Verá cada quien lo que mejor le inspire. De un lado estarán los que piensen que el bueno hace el bien porque es bueno. Y, de otro, los que digan que el bueno es bueno porque hace el bien.

¿Se retira porque es sabio? ¿Es sabio porque se retira?

Verá cada quien. Como están los que creen que al retirarse se muestra sabio, están los que dicen al retirarse se hace sabio.

¿Va a buscar para encontrar? ¿Busca porque ha encontrado? ¿Es y entonces va? ¿Va para ser?
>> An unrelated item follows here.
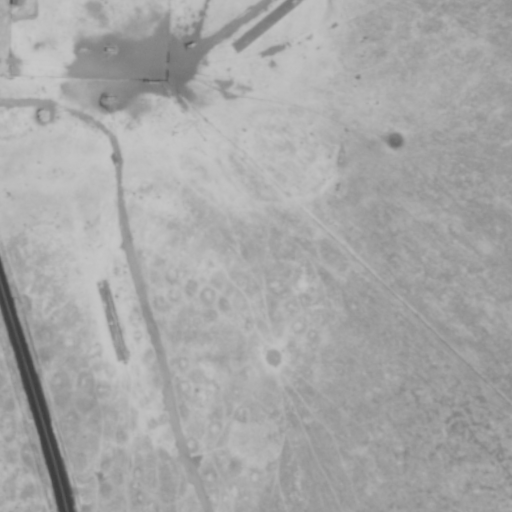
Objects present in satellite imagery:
crop: (255, 256)
road: (35, 396)
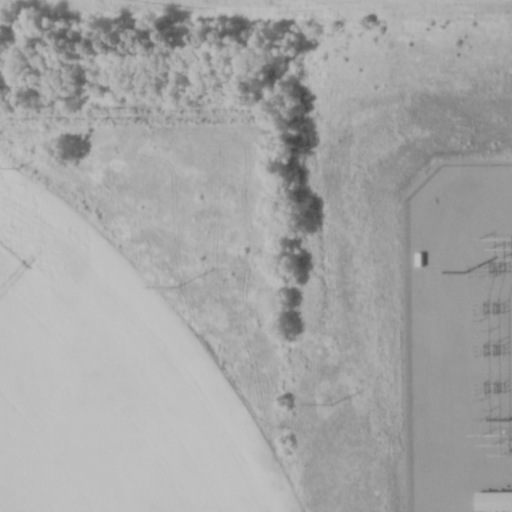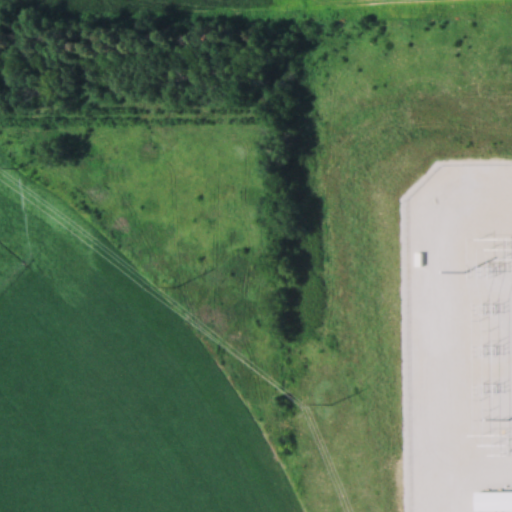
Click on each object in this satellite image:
power substation: (460, 339)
Hay aquí bastante más que hilachas del Beatus ille, como en la Oda a la vida retirada -de tanto parecido con los tonos de los versos carcelarios- hay más ecos que los de Horacio.
Vivir quiero conmigo,
gozar quiero del bien que debo al cielo,
a solas, sin testigo,
libre de amor, de celo,
de odio, de esperanzas, de recelo.

O tal vez -¿por qué no?- hay en aquel Beatus ille de Horacio un eco más antiguo que la voz de Horacio y que, por ejemplo, Fray Luis entiende y Kierkegaard recoge en la desesperación de su Individuo que quiere ser sí mismo, en el apartamiento no solamente de un rincón sabroso, sino de toda otra cosa, empezando por el apartamiento de sí mismo, condición sin la cual no llegará a sabio.

Tal vez en el lugar apartado y feliz haya más tensión que la que sugiere la delicia del lugar apartado y feliz. Tal vez el singular, el individuo, el sabio, esté sometido a una tensión cada vez mayor, siempre creciente y angustiosa, tanto mayor cuanto más se aparta y más se acerca a sí mismo. Y de ese modo se vuelva cada vez más religioso, y no por el mero efecto del apartamiento, que sería más bien un gesto.
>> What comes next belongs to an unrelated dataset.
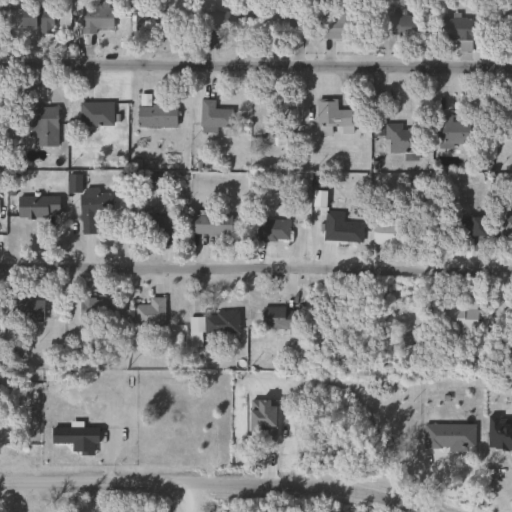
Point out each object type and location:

En cualquier caso, no es tampoco con el acceso a un locus amoenus -ni siquiera La Flecha de Fray Luis- por donde se llega a sí mismo. Sino a la inversa, parece: llegar a la sabiduría y a ser sí mismo es el lugar sabroso.

Tal vez, repitamos a Kierkegaard, es al revés.
Es por esto que yo me he refugiado en mi rincón. Yo lo conocía desde antes, desde mucho tiempo antes, y ahora he aprendido a no necesitar de la noche para encontrar tranquilidad, porque allí siempre está tranquilo, siempre hermoso.

Así las cosas, no es extraño tampoco que la interioridad agustiniana haya dejado huellas muy marcadas en la poesía de Fray Luis de León.

Quién sabe. Habrá que ver.

Y de llegar a verlas, me gustaría la añadidura de que se me diera ver estas cosas caminando por las eras de Madrigal de las Altas Torres, por ejemplo. Si es por pedir.